● Stored data entries:
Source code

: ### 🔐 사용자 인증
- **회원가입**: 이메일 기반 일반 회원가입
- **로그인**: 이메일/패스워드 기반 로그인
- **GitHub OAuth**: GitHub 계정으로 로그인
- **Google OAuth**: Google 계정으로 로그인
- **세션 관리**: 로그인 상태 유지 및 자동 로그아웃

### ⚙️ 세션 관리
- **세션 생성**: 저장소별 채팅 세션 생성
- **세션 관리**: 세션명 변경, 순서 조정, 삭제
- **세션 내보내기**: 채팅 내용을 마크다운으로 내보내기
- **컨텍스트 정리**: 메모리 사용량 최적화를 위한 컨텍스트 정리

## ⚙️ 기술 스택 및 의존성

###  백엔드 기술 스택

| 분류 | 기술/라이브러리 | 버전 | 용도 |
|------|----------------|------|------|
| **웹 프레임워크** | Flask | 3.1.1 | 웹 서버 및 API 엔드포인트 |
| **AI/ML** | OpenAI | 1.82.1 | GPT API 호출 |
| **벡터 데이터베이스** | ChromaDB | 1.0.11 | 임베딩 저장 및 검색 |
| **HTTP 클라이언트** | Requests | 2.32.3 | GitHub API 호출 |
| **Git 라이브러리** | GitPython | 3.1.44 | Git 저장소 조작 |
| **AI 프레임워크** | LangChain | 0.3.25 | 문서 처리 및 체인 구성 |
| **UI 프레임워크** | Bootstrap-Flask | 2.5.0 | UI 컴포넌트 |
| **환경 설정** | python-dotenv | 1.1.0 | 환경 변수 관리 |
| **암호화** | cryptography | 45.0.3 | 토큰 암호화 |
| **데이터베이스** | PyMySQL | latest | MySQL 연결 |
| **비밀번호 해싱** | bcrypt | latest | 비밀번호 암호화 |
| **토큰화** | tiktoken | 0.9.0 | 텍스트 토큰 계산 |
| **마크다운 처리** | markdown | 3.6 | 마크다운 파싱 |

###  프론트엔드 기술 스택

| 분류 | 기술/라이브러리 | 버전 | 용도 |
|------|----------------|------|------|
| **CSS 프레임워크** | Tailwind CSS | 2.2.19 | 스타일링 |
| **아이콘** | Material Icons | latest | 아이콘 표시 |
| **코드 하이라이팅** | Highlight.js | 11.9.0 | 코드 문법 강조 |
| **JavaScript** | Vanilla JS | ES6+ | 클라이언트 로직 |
==
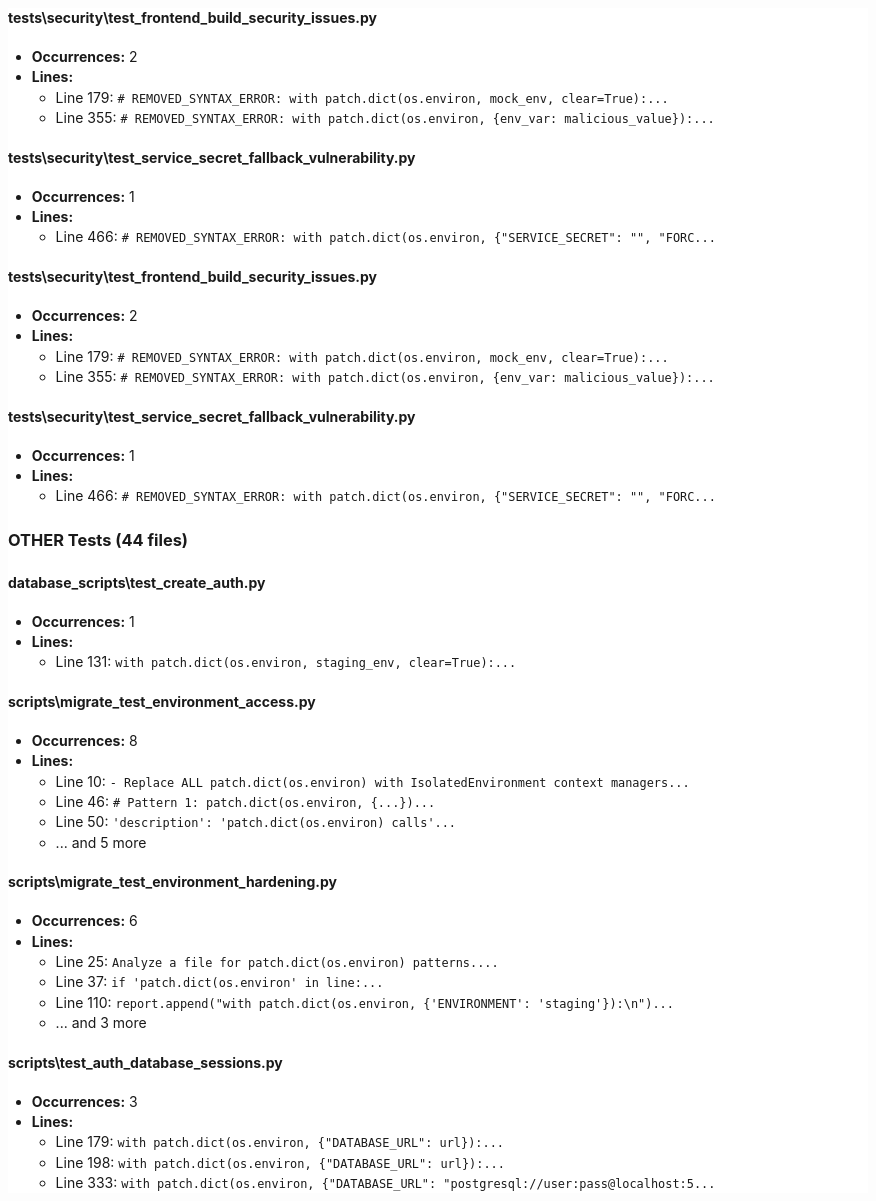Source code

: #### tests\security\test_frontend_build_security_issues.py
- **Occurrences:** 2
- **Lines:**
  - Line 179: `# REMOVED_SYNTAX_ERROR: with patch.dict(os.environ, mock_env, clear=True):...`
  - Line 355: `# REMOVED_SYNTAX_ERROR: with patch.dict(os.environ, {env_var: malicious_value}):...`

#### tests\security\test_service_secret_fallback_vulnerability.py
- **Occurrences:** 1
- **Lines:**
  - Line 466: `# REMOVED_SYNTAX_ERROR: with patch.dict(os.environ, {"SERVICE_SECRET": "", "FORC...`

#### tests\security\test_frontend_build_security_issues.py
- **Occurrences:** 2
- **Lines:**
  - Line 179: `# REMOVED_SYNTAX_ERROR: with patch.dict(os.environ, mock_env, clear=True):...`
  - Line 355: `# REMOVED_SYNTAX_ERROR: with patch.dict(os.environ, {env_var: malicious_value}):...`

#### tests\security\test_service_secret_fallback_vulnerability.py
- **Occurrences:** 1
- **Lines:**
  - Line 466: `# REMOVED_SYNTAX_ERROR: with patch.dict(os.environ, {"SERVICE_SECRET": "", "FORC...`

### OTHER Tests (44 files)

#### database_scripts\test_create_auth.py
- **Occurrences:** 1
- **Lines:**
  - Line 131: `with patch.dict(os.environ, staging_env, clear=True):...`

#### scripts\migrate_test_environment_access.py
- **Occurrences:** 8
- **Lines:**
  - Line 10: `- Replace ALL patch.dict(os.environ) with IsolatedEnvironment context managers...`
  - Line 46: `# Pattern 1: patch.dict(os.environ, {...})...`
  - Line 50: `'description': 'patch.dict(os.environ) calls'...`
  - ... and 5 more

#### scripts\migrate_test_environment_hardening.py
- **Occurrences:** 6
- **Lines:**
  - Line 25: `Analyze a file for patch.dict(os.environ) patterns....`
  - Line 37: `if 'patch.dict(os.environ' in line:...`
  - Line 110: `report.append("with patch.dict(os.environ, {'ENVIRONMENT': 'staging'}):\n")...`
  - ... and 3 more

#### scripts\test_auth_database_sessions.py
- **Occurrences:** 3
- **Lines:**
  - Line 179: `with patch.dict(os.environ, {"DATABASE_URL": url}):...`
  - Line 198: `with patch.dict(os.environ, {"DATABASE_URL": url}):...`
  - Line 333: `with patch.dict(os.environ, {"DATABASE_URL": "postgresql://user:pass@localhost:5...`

● Request: Pull out each line of the records above that contains the string "데이터베이스". Treat uppercase and lowercase as different when matching.

● Expected answer:
| **벡터 데이터베이스** | ChromaDB | 1.0.11 | 임베딩 저장 및 검색 |
| **데이터베이스** | PyMySQL | latest | MySQL 연결 |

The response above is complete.